• SHORT PROBLEM:
Can you write out every one of these items again, putting "vernacular name" wherever "common name" appears and changing nothing else?
#####
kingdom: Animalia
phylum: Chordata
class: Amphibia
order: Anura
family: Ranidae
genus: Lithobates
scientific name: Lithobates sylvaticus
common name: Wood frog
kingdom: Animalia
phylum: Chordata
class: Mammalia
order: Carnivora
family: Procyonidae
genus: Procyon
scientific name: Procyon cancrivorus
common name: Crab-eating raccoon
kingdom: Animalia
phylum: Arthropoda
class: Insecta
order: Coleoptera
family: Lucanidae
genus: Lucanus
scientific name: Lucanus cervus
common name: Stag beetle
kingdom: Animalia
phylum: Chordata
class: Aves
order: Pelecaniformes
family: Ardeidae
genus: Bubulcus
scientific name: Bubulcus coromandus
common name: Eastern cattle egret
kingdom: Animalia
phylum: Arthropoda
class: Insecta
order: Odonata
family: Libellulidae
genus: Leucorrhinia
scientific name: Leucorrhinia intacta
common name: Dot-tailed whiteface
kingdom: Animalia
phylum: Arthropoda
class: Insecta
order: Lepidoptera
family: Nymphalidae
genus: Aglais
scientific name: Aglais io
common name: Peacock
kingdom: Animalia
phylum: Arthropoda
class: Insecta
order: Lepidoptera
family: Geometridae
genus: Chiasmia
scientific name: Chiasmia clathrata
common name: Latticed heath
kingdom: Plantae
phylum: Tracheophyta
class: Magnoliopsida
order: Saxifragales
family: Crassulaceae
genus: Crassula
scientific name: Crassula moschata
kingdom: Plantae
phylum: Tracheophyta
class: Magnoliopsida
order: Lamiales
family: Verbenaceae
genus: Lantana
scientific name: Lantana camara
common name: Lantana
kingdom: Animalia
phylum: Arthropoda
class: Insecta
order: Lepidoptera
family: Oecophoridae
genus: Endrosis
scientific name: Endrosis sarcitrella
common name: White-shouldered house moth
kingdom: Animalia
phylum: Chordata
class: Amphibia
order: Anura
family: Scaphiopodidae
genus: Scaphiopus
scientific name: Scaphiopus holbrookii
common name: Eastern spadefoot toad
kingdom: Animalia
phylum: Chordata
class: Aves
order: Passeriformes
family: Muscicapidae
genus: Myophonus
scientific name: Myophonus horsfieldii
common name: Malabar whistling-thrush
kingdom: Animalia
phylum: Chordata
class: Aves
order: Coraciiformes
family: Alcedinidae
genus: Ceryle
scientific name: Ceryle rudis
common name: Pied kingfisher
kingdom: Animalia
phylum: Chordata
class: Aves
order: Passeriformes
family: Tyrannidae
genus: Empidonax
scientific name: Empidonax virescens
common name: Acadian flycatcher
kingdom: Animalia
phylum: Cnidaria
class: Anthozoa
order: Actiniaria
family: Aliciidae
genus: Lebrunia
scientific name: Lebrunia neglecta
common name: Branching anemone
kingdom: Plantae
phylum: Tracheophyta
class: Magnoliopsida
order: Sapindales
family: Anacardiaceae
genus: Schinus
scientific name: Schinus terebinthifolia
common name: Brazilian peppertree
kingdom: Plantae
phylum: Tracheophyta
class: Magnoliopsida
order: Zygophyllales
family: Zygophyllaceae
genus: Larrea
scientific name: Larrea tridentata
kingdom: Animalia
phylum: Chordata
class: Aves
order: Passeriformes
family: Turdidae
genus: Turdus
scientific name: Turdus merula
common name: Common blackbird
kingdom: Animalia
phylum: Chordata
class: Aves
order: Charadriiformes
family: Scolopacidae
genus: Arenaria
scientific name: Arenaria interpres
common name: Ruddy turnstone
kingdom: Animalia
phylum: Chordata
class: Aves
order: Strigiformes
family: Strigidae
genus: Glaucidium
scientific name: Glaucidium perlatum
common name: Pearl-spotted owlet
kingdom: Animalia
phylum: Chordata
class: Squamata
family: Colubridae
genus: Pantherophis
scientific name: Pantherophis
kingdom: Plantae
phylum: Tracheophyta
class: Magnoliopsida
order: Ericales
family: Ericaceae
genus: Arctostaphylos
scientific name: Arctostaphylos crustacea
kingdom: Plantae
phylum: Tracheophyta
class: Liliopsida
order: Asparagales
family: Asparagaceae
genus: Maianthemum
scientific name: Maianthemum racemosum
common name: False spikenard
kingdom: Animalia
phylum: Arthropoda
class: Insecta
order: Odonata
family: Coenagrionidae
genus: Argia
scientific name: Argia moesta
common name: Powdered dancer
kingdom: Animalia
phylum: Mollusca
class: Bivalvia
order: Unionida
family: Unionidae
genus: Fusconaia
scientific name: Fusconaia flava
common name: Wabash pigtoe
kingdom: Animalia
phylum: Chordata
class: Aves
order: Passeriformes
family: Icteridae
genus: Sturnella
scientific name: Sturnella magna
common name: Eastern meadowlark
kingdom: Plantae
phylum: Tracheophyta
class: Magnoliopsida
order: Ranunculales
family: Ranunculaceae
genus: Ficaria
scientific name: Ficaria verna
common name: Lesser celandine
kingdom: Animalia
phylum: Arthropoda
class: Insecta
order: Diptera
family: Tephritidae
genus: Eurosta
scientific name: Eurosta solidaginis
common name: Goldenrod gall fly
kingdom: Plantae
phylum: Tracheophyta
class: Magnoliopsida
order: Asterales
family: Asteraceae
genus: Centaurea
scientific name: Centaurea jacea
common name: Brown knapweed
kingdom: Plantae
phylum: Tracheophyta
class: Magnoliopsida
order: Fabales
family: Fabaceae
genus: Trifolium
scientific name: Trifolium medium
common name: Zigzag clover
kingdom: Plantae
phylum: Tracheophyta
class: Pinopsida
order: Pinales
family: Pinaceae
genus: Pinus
#####
• RIGHT ANSWER:
kingdom: Animalia
phylum: Chordata
class: Amphibia
order: Anura
family: Ranidae
genus: Lithobates
scientific name: Lithobates sylvaticus
vernacular name: Wood frog
kingdom: Animalia
phylum: Chordata
class: Mammalia
order: Carnivora
family: Procyonidae
genus: Procyon
scientific name: Procyon cancrivorus
vernacular name: Crab-eating raccoon
kingdom: Animalia
phylum: Arthropoda
class: Insecta
order: Coleoptera
family: Lucanidae
genus: Lucanus
scientific name: Lucanus cervus
vernacular name: Stag beetle
kingdom: Animalia
phylum: Chordata
class: Aves
order: Pelecaniformes
family: Ardeidae
genus: Bubulcus
scientific name: Bubulcus coromandus
vernacular name: Eastern cattle egret
kingdom: Animalia
phylum: Arthropoda
class: Insecta
order: Odonata
family: Libellulidae
genus: Leucorrhinia
scientific name: Leucorrhinia intacta
vernacular name: Dot-tailed whiteface
kingdom: Animalia
phylum: Arthropoda
class: Insecta
order: Lepidoptera
family: Nymphalidae
genus: Aglais
scientific name: Aglais io
vernacular name: Peacock
kingdom: Animalia
phylum: Arthropoda
class: Insecta
order: Lepidoptera
family: Geometridae
genus: Chiasmia
scientific name: Chiasmia clathrata
vernacular name: Latticed heath
kingdom: Plantae
phylum: Tracheophyta
class: Magnoliopsida
order: Saxifragales
family: Crassulaceae
genus: Crassula
scientific name: Crassula moschata
kingdom: Plantae
phylum: Tracheophyta
class: Magnoliopsida
order: Lamiales
family: Verbenaceae
genus: Lantana
scientific name: Lantana camara
vernacular name: Lantana
kingdom: Animalia
phylum: Arthropoda
class: Insecta
order: Lepidoptera
family: Oecophoridae
genus: Endrosis
scientific name: Endrosis sarcitrella
vernacular name: White-shouldered house moth
kingdom: Animalia
phylum: Chordata
class: Amphibia
order: Anura
family: Scaphiopodidae
genus: Scaphiopus
scientific name: Scaphiopus holbrookii
vernacular name: Eastern spadefoot toad
kingdom: Animalia
phylum: Chordata
class: Aves
order: Passeriformes
family: Muscicapidae
genus: Myophonus
scientific name: Myophonus horsfieldii
vernacular name: Malabar whistling-thrush
kingdom: Animalia
phylum: Chordata
class: Aves
order: Coraciiformes
family: Alcedinidae
genus: Ceryle
scientific name: Ceryle rudis
vernacular name: Pied kingfisher
kingdom: Animalia
phylum: Chordata
class: Aves
order: Passeriformes
family: Tyrannidae
genus: Empidonax
scientific name: Empidonax virescens
vernacular name: Acadian flycatcher
kingdom: Animalia
phylum: Cnidaria
class: Anthozoa
order: Actiniaria
family: Aliciidae
genus: Lebrunia
scientific name: Lebrunia neglecta
vernacular name: Branching anemone
kingdom: Plantae
phylum: Tracheophyta
class: Magnoliopsida
order: Sapindales
family: Anacardiaceae
genus: Schinus
scientific name: Schinus terebinthifolia
vernacular name: Brazilian peppertree
kingdom: Plantae
phylum: Tracheophyta
class: Magnoliopsida
order: Zygophyllales
family: Zygophyllaceae
genus: Larrea
scientific name: Larrea tridentata
kingdom: Animalia
phylum: Chordata
class: Aves
order: Passeriformes
family: Turdidae
genus: Turdus
scientific name: Turdus merula
vernacular name: Common blackbird
kingdom: Animalia
phylum: Chordata
class: Aves
order: Charadriiformes
family: Scolopacidae
genus: Arenaria
scientific name: Arenaria interpres
vernacular name: Ruddy turnstone
kingdom: Animalia
phylum: Chordata
class: Aves
order: Strigiformes
family: Strigidae
genus: Glaucidium
scientific name: Glaucidium perlatum
vernacular name: Pearl-spotted owlet
kingdom: Animalia
phylum: Chordata
class: Squamata
family: Colubridae
genus: Pantherophis
scientific name: Pantherophis
kingdom: Plantae
phylum: Tracheophyta
class: Magnoliopsida
order: Ericales
family: Ericaceae
genus: Arctostaphylos
scientific name: Arctostaphylos crustacea
kingdom: Plantae
phylum: Tracheophyta
class: Liliopsida
order: Asparagales
family: Asparagaceae
genus: Maianthemum
scientific name: Maianthemum racemosum
vernacular name: False spikenard
kingdom: Animalia
phylum: Arthropoda
class: Insecta
order: Odonata
family: Coenagrionidae
genus: Argia
scientific name: Argia moesta
vernacular name: Powdered dancer
kingdom: Animalia
phylum: Mollusca
class: Bivalvia
order: Unionida
family: Unionidae
genus: Fusconaia
scientific name: Fusconaia flava
vernacular name: Wabash pigtoe
kingdom: Animalia
phylum: Chordata
class: Aves
order: Passeriformes
family: Icteridae
genus: Sturnella
scientific name: Sturnella magna
vernacular name: Eastern meadowlark
kingdom: Plantae
phylum: Tracheophyta
class: Magnoliopsida
order: Ranunculales
family: Ranunculaceae
genus: Ficaria
scientific name: Ficaria verna
vernacular name: Lesser celandine
kingdom: Animalia
phylum: Arthropoda
class: Insecta
order: Diptera
family: Tephritidae
genus: Eurosta
scientific name: Eurosta solidaginis
vernacular name: Goldenrod gall fly
kingdom: Plantae
phylum: Tracheophyta
class: Magnoliopsida
order: Asterales
family: Asteraceae
genus: Centaurea
scientific name: Centaurea jacea
vernacular name: Brown knapweed
kingdom: Plantae
phylum: Tracheophyta
class: Magnoliopsida
order: Fabales
family: Fabaceae
genus: Trifolium
scientific name: Trifolium medium
vernacular name: Zigzag clover
kingdom: Plantae
phylum: Tracheophyta
class: Pinopsida
order: Pinales
family: Pinaceae
genus: Pinus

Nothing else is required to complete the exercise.